Come ampiamente prevedibile tra ArcelorMittal e i sindacati si va allo scontro. I proprietari franco-indiani del gruppo Ex Ilva venerdì avevano presentato un piano ‘lacrime e sangue’ che prevedeva 3.330 esuberi sui 10.700 occupati, una scure che le segretarie nazionali di Fim, Fiom Uilm ritengono “inaccettabile”.

I sindacati in una nota rivendicano “piena occupazione, gli investimenti e il risanamento ambientale oggetto dell’accordo sindacale del 6 settembre 2018 (accordo che prevedeva zero e  produzione di 8 milioni di tonnellate nel 2023, ndr). Ritengono ancor più grave – si legge nel comunicato congiunto – che le decisioni dell’azienda si basino su un accordo tra la stessa Arcelor Mittal e il Governo siglato nello scorso mese di Marzo ma a tutt’oggi a noi sconosciuto”.

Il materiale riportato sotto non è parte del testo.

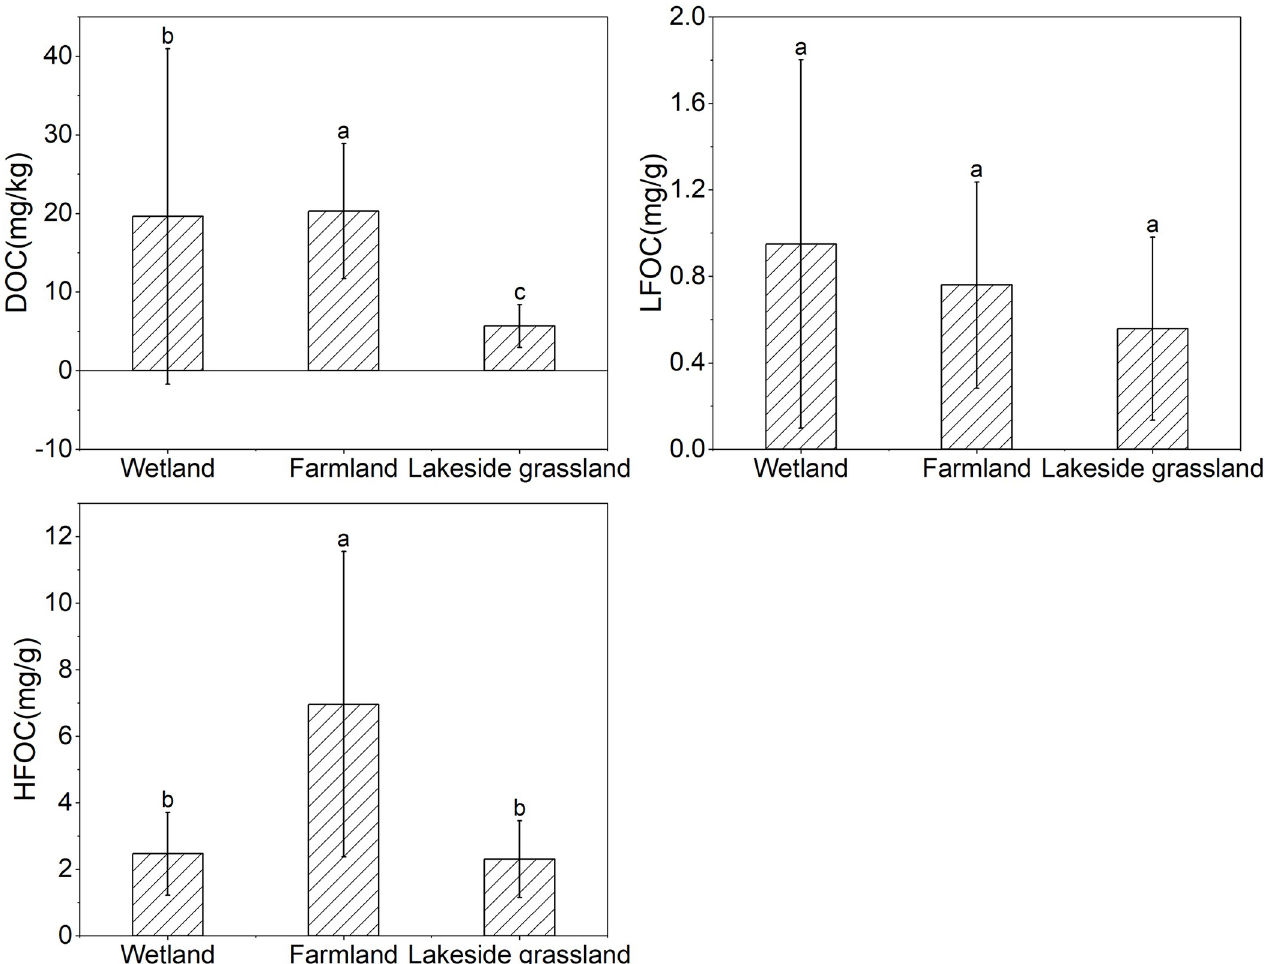
Fig 2. SOC content in different habitats. Error bars represent standard deviation of the mean (n = 5). DOC: dissolved organic carbon; LFOC: light fraction organic carbon; HFOC: heavy fraction organic carbon. Different lowercase letters indicate significant differences ( p <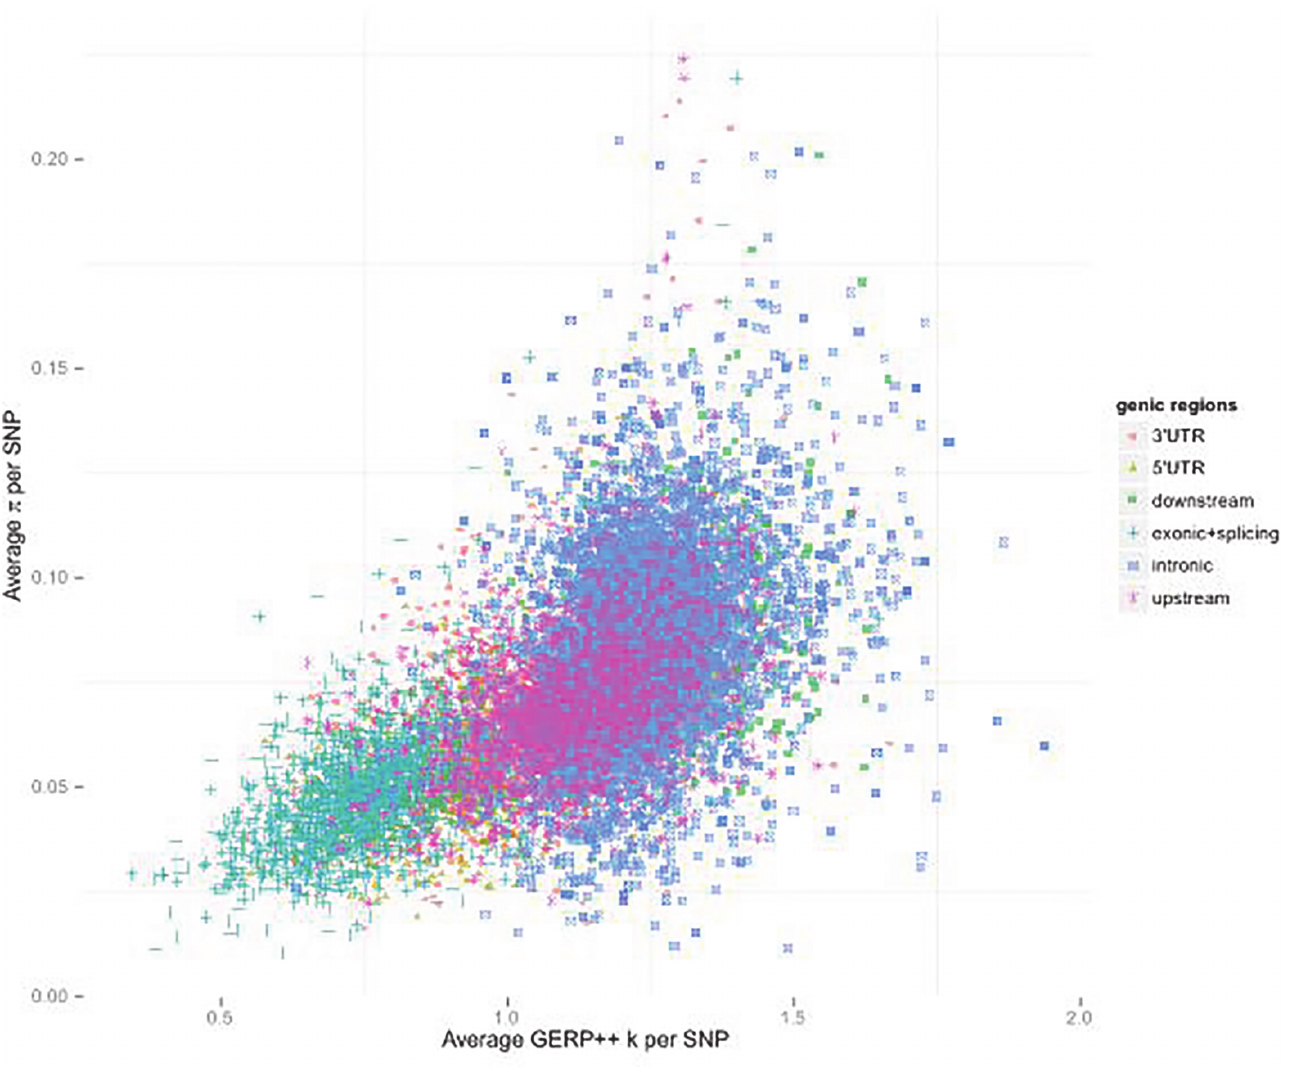
Fig 3. The average π and GERP++ k of the SNPs discovered in 14,501 major domains of genic regions x function groups. π measures nucleotide pairwise difference and the conservation score GERP++ measures divergence among species. GERP++ score is divided by its corresponding neutral mutation rate to produce a normalized score (called GERP++ k), for which a smaller number indicates a lower divergence (i.e. higher conservation) on the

Per questo gli operai incroceranno le braccia per 24 ore in tutti gli stabilimenti del Gruppo ArcelorMittal Ex Ilva martedì 9 giugno, in concomitanza con l’incontro tra le segreterie nazionali e il ministro dello sviluppo economico Stefano Patuanelli.

Commentando il piano emerso venerdì sera, il segretario della Fim-Cisl Marco Bentivogli aveva ritenuto “inaccettabili gli esuberi dichiarati intorno alle 3300 unità e una produzione che si assesterebbe intorno ai 6 milioni di tonnellate annue”. Alla base dei tagli “ArcelorMittal avrebbe fatto presente che lo scenario, rispetto all’accordo di marzo, è profondamente cambiato a causa del lockdown”, aveva sottolineato Bentivogli.